EXERCISE. Please reproduce the text below about the upcoming C++0x standard in full, word for word.

# start of DOCUMENT

The International Standards Organization (ISO) recommends a 10-year revision cycle for its standards, so we are currently fast approaching a new version of the C++ standard. In the C++ development community, the standard has received the moniker C++0x, meaning that its publication is expected within the decade.

The first edition of the C++ standard was published in 1998. Since then, C++ developers all over the world have amassed a wealth of experience in using standard language features and the standard library, making a critical (and constructive) evaluation possible, with a vast array of proposals for future language development.

The International Standards Organization (ISO) recommends a 10-year revision cycle for its standards, so we are currently fast approaching a new version of the C++ standard. In the C++ development community, the standard has received the moniker C++0x, meaning that its publication is expected within the decade.

Aims for the new standard

The main aim of the new standard is not to create or support any particular programming paradigm, or to win any new market segments. The evolution of C++ is intended to further strengthen its foothold in its current domains of widely understood systems programming and library development.

A vital consideration in creating the new standard is that C++ should remain a highly effective library authoring tool. To this end, the majority of additions and enhancements will be placed in the standard library, with core language extensions being limited to those that generally support and facilitate library use and development. Considering the requirement for compatibility with vast amounts of existing C++ code, no significant language constructs will be removed. While this does mean that oft-criticised C++ features that many consider dangerous will stay in the language (much to the chagrin of programming language revolutionaries), it also means that more secure alternatives will be provided.

It’s also worth noting that while C++ is generally considered a complex language with a steep learning curve, experienced programmers are by no means its only user group. C++ is also used to teach programming and by domain experts (for example physicists or astronomers) who develop specialist software for their own needs, but have no interest in learning the language at an expert level. Both these uses will be addressed by language features intended to make C++ programming easier.

# end of DOCUMENT
# start of DATA SUPPLIED

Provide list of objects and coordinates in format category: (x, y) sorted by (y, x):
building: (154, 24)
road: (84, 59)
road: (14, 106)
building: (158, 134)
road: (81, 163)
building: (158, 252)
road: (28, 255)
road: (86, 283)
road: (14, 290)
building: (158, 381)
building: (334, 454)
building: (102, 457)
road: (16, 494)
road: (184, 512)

# end of DATA SUPPLIED
# start of DATA SUPPLIED

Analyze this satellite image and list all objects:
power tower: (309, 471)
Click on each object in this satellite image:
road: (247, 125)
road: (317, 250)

# end of DATA SUPPLIED

FULL RESPONSE.
The International Standards Organization (ISO) recommends a 10-year revision cycle for its standards, so we are currently fast approaching a new version of the C++ standard. In the C++ development community, the standard has received the moniker C++0x, meaning that its publication is expected within the decade.

The first edition of the C++ standard was published in 1998. Since then, C++ developers all over the world have amassed a wealth of experience in using standard language features and the standard library, making a critical (and constructive) evaluation possible, with a vast array of proposals for future language development.

The International Standards Organization (ISO) recommends a 10-year revision cycle for its standards, so we are currently fast approaching a new version of the C++ standard. In the C++ development community, the standard has received the moniker C++0x, meaning that its publication is expected within the decade.

Aims for the new standard

The main aim of the new standard is not to create or support any particular programming paradigm, or to win any new market segments. The evolution of C++ is intended to further strengthen its foothold in its current domains of widely understood systems programming and library development.

A vital consideration in creating the new standard is that C++ should remain a highly effective library authoring tool. To this end, the majority of additions and enhancements will be placed in the standard library, with core language extensions being limited to those that generally support and facilitate library use and development. Considering the requirement for compatibility with vast amounts of existing C++ code, no significant language constructs will be removed. While this does mean that oft-criticised C++ features that many consider dangerous will stay in the language (much to the chagrin of programming language revolutionaries), it also means that more secure alternatives will be provided.

It’s also worth noting that while C++ is generally considered a complex language with a steep learning curve, experienced programmers are by no means its only user group. C++ is also used to teach programming and by domain experts (for example physicists or astronomers) who develop specialist software for their own needs, but have no interest in learning the language at an expert level. Both these uses will be addressed by language features intended to make C++ programming easier.